▸ **Text segment**:

◆ ◆ ◆ ◆ ◆ ◆ ◆

But when we look upon such things
as relate to their immediate causes, with a perfect indifference, so that,
in respect of them, they equally may, or may not be; human reason can then,
at the best, but conjecture what will be. And in some things, as here in the
casting of lots, a man cannot, upon any ground of reason, bring the event
of them so much as under conjecture.
The choice of man's will is indeed
uncertain, because in many things free; but yet there are certain habits and
principles in the soul, that have some kind of sway upon it, apt to bias it
more one way than another; so that, upon the proposal of an agreeable object,
it may rationally be conjectured, that a man's choice will rather incline
him to• accept than to refuse it. But when lots are shuffled together in a
lap, urn, or pitcher, or a man blindfold casts a dye, what reason in the world
can he have to presume that he shall draw a white stone rather than a black,
or throw an ace rather than a size? Now, if these things are thus out of the
compass of a man's knowledge, it will unavoidably follow, that they are also
out of his power. For no man can govern or command that which he cannot possibly
know; since to dispose of a thing, implies both a knowledge of a thing to
be disposed of, and of the end that it is to be disposed of to. And thus
we have seen how a contingent event baffles man's knowledge, and evades his
power
II. Let us now consider the same
in respect of GOD, and so we shall find that it falls under1. A certain knowledge.
And, 2. A determining Providence.

◆ ◆ ◆ ◆ ◆ ◆ ◆

▸ **Material provided**:
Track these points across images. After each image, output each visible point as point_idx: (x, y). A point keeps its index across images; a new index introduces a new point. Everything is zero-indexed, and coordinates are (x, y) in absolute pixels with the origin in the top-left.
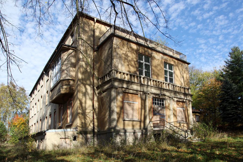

◆ ◆ ◆ ◆ ◆ ◆ ◆

▸ **Goals**:
A: In the passage on casting lots, what two kinds of knowledge does disposing of a thing imply?
B: Decide whether each statement agrees with the passage on casting lots. Answer yes or no for each, quoting the words of the passage that decide it.
(i) The choice of a man's will is described as certain.
(ii) A pitcher is named as one place where lots may be shuffled.
(iii) Things outside the compass of a man's knowledge are said to be outside his power as well.

▸ **Solved problems**:
A: A knowledge of the thing to be disposed of, and of the end it is to be disposed of to.

B:
(i) No: "The choice of man's will is indeed uncertain, because in many things free"
(ii) Yes: "lots are shuffled together in a lap, urn, or pitcher"
(iii) Yes: "they are also out of his power"